Fragmento seleccionado:

Dos veces he estado en Mezalocha en 2019, que ya es año pasado. Dos veces, que con esta harán tres, las que he acabado en este pantano sin pretender llegar a él; sí a lugares cercanos, pero que no tenían a Mezalocha como destino final. Cambios en el proceso con los que se obtienen resultados diferentes, porque un sitio te lleva a otro sitio, y ya se dice que el camino es lo que importa, y no adónde te lleva.
Las coordenadas de nuestro paseo de hoy son
Latitud 41° 25′ 24.7″ N
Longitud 1° 04′ 38.9″ W
He estado aquí con temporal de viento y sobre gélidas capas de escarcha blanca que daban la sensación de que la tierra roja se había queda inmóvil, paralizada. También en pleno auge del periodo canicular, terminando el mes de julio. Por detallar más y situarme a mí misma en medio de esta historia, una vez vine sola y las otras dos lo he hecho acompañada, además de por Chip, por distintas personas de diferentes sexos y condiciones. Variaciones de un viaje. Combinatoria con perruchi como elemento fijo.

Datos proporcionados:
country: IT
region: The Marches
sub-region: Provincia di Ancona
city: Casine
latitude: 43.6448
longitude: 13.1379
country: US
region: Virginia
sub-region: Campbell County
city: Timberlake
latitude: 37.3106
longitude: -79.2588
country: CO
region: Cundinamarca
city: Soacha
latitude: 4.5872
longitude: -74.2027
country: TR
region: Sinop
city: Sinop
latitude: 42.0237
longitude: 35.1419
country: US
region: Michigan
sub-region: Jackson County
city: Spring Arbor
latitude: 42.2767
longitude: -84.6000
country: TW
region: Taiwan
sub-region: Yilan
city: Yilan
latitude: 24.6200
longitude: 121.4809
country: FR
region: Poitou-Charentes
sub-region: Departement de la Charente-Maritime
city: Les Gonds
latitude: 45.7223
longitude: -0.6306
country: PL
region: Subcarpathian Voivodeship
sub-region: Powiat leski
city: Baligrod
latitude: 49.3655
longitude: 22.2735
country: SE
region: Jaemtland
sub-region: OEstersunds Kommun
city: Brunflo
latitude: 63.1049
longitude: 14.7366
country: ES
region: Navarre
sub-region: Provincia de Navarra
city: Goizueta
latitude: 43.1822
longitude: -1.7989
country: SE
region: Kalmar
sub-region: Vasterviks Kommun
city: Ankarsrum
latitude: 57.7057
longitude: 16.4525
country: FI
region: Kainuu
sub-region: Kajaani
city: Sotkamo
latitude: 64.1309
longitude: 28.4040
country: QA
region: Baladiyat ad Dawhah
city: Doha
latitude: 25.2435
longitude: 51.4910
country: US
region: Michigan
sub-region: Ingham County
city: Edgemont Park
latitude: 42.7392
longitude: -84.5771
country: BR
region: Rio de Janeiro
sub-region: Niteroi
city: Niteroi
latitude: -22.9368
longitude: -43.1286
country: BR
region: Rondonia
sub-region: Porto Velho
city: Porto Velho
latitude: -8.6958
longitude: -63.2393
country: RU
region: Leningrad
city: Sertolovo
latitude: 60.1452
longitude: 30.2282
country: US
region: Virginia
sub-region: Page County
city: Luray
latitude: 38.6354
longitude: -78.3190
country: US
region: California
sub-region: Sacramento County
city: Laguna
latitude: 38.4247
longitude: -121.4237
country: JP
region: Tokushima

Ejercicio breve 1:
Reproduce del fragmento sobre Mezalocha todo el pasaje que va desde "Las coordenadas de" hasta "como elemento fijo.".
Ejercicio breve 2:
Resume en dos oraciones el fragmento sobre Mezalocha.

Respuesta correcta 1:
Las coordenadas de nuestro paseo de hoy son
Latitud 41° 25′ 24.7″ N
Longitud 1° 04′ 38.9″ W
He estado aquí con temporal de viento y sobre gélidas capas de escarcha blanca que daban la sensación de que la tierra roja se había queda inmóvil, paralizada. También en pleno auge del periodo canicular, terminando el mes de julio. Por detallar más y situarme a mí misma en medio de esta historia, una vez vine sola y las otras dos lo he hecho acompañada, además de por Chip, por distintas personas de diferentes sexos y condiciones. Variaciones de un viaje. Combinatoria con perruchi como elemento fijo.

Respuesta correcta 2:
Quien escribe ha terminado en el pantano de Mezalocha tres veces sin pretender llegar a él, yendo a lugares cercanos, y afirma que lo que importa es el camino y no adónde lleva. Ha estado allí con temporal de viento, sobre escarcha y a finales de julio, una vez sola y dos acompañada por distintas personas, y siempre con Chip.